> EXERCISE OBJECTIVE: Can you write out the lines below again with "OFERTA" switched to "REBAJA" and nothing else changed?

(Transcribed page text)
···
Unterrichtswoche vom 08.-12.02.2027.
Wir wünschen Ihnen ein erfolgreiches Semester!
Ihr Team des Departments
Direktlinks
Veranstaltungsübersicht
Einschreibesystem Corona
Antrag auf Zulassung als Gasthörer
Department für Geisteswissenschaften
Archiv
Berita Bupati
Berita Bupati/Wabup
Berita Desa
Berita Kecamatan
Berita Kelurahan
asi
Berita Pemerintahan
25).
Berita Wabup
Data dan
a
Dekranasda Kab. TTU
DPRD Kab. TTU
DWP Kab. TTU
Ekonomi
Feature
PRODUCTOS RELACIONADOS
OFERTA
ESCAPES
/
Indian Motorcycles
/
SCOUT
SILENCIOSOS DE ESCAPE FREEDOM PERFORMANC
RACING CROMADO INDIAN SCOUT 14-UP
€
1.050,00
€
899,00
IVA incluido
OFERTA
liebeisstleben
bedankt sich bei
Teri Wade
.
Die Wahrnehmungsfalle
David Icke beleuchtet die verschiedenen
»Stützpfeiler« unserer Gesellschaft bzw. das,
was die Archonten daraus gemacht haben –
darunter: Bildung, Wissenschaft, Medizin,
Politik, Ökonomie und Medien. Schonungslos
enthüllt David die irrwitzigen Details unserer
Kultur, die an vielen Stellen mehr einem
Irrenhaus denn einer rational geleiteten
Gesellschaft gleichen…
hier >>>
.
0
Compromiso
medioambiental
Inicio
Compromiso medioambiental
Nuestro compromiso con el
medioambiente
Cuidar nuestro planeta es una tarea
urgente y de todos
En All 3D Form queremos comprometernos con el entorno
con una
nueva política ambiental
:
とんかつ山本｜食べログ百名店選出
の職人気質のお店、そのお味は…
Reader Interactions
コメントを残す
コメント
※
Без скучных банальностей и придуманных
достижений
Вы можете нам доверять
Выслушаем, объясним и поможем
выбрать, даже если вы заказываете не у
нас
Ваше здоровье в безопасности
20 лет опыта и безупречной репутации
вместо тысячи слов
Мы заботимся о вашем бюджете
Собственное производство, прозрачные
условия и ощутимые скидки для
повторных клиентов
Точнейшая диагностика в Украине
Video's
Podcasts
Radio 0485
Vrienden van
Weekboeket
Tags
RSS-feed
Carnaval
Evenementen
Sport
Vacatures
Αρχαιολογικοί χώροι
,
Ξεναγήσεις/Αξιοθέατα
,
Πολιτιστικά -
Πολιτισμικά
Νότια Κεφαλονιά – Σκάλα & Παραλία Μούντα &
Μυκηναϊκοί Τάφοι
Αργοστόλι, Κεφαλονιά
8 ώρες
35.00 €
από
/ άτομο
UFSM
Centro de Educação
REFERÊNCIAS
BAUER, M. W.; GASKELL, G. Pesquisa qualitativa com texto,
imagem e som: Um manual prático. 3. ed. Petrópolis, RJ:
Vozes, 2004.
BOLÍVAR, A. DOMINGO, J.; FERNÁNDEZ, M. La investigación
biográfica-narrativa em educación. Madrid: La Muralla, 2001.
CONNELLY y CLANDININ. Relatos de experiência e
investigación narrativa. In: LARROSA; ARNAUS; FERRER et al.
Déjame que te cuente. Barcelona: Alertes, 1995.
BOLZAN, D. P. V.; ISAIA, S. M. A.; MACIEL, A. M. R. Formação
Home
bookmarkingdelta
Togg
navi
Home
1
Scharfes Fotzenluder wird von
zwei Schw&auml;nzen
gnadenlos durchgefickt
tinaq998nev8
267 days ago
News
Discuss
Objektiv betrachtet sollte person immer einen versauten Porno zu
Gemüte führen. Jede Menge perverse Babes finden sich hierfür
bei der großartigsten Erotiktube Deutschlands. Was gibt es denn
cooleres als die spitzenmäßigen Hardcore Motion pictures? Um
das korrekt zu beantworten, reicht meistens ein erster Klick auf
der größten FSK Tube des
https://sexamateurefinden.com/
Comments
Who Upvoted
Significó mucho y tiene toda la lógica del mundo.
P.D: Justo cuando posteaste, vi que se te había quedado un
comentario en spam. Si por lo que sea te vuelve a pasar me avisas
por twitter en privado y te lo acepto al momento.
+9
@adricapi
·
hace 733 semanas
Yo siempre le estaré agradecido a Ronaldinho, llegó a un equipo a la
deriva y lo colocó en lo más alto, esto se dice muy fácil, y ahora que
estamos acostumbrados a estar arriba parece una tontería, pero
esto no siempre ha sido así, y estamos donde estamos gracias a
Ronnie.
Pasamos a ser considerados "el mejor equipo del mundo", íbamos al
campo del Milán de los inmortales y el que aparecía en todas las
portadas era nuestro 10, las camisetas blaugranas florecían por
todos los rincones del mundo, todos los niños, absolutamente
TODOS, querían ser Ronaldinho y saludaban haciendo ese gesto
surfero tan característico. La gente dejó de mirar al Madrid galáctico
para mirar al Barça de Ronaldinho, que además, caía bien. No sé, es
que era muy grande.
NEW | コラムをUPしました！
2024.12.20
···
> TASK ANSWER:
Unterrichtswoche vom 08.-12.02.2027.
Wir wünschen Ihnen ein erfolgreiches Semester!
Ihr Team des Departments
Direktlinks
Veranstaltungsübersicht
Einschreibesystem Corona
Antrag auf Zulassung als Gasthörer
Department für Geisteswissenschaften
Archiv
Berita Bupati
Berita Bupati/Wabup
Berita Desa
Berita Kecamatan
Berita Kelurahan
asi
Berita Pemerintahan
25).
Berita Wabup
Data dan
a
Dekranasda Kab. TTU
DPRD Kab. TTU
DWP Kab. TTU
Ekonomi
Feature
PRODUCTOS RELACIONADOS
REBAJA
ESCAPES
/
Indian Motorcycles
/
SCOUT
SILENCIOSOS DE ESCAPE FREEDOM PERFORMANC
RACING CROMADO INDIAN SCOUT 14-UP
€
1.050,00
€
899,00
IVA incluido
REBAJA
liebeisstleben
bedankt sich bei
Teri Wade
.
Die Wahrnehmungsfalle
David Icke beleuchtet die verschiedenen
»Stützpfeiler« unserer Gesellschaft bzw. das,
was die Archonten daraus gemacht haben –
darunter: Bildung, Wissenschaft, Medizin,
Politik, Ökonomie und Medien. Schonungslos
enthüllt David die irrwitzigen Details unserer
Kultur, die an vielen Stellen mehr einem
Irrenhaus denn einer rational geleiteten
Gesellschaft gleichen…
hier >>>
.
0
Compromiso
medioambiental
Inicio
Compromiso medioambiental
Nuestro compromiso con el
medioambiente
Cuidar nuestro planeta es una tarea
urgente y de todos
En All 3D Form queremos comprometernos con el entorno
con una
nueva política ambiental
:
とんかつ山本｜食べログ百名店選出
の職人気質のお店、そのお味は…
Reader Interactions
コメントを残す
コメント
※
Без скучных банальностей и придуманных
достижений
Вы можете нам доверять
Выслушаем, объясним и поможем
выбрать, даже если вы заказываете не у
нас
Ваше здоровье в безопасности
20 лет опыта и безупречной репутации
вместо тысячи слов
Мы заботимся о вашем бюджете
Собственное производство, прозрачные
условия и ощутимые скидки для
повторных клиентов
Точнейшая диагностика в Украине
Video's
Podcasts
Radio 0485
Vrienden van
Weekboeket
Tags
RSS-feed
Carnaval
Evenementen
Sport
Vacatures
Αρχαιολογικοί χώροι
,
Ξεναγήσεις/Αξιοθέατα
,
Πολιτιστικά -
Πολιτισμικά
Νότια Κεφαλονιά – Σκάλα & Παραλία Μούντα &
Μυκηναϊκοί Τάφοι
Αργοστόλι, Κεφαλονιά
8 ώρες
35.00 €
από
/ άτομο
UFSM
Centro de Educação
REFERÊNCIAS
BAUER, M. W.; GASKELL, G. Pesquisa qualitativa com texto,
imagem e som: Um manual prático. 3. ed. Petrópolis, RJ:
Vozes, 2004.
BOLÍVAR, A. DOMINGO, J.; FERNÁNDEZ, M. La investigación
biográfica-narrativa em educación. Madrid: La Muralla, 2001.
CONNELLY y CLANDININ. Relatos de experiência e
investigación narrativa. In: LARROSA; ARNAUS; FERRER et al.
Déjame que te cuente. Barcelona: Alertes, 1995.
BOLZAN, D. P. V.; ISAIA, S. M. A.; MACIEL, A. M. R. Formação
Home
bookmarkingdelta
Togg
navi
Home
1
Scharfes Fotzenluder wird von
zwei Schw&auml;nzen
gnadenlos durchgefickt
tinaq998nev8
267 days ago
News
Discuss
Objektiv betrachtet sollte person immer einen versauten Porno zu
Gemüte führen. Jede Menge perverse Babes finden sich hierfür
bei der großartigsten Erotiktube Deutschlands. Was gibt es denn
cooleres als die spitzenmäßigen Hardcore Motion pictures? Um
das korrekt zu beantworten, reicht meistens ein erster Klick auf
der größten FSK Tube des
https://sexamateurefinden.com/
Comments
Who Upvoted
Significó mucho y tiene toda la lógica del mundo.
P.D: Justo cuando posteaste, vi que se te había quedado un
comentario en spam. Si por lo que sea te vuelve a pasar me avisas
por twitter en privado y te lo acepto al momento.
+9
@adricapi
·
hace 733 semanas
Yo siempre le estaré agradecido a Ronaldinho, llegó a un equipo a la
deriva y lo colocó en lo más alto, esto se dice muy fácil, y ahora que
estamos acostumbrados a estar arriba parece una tontería, pero
esto no siempre ha sido así, y estamos donde estamos gracias a
Ronnie.
Pasamos a ser considerados "el mejor equipo del mundo", íbamos al
campo del Milán de los inmortales y el que aparecía en todas las
portadas era nuestro 10, las camisetas blaugranas florecían por
todos los rincones del mundo, todos los niños, absolutamente
TODOS, querían ser Ronaldinho y saludaban haciendo ese gesto
surfero tan característico. La gente dejó de mirar al Madrid galáctico
para mirar al Barça de Ronaldinho, que además, caía bien. No sé, es
que era muy grande.
NEW | コラムをUPしました！
2024.12.20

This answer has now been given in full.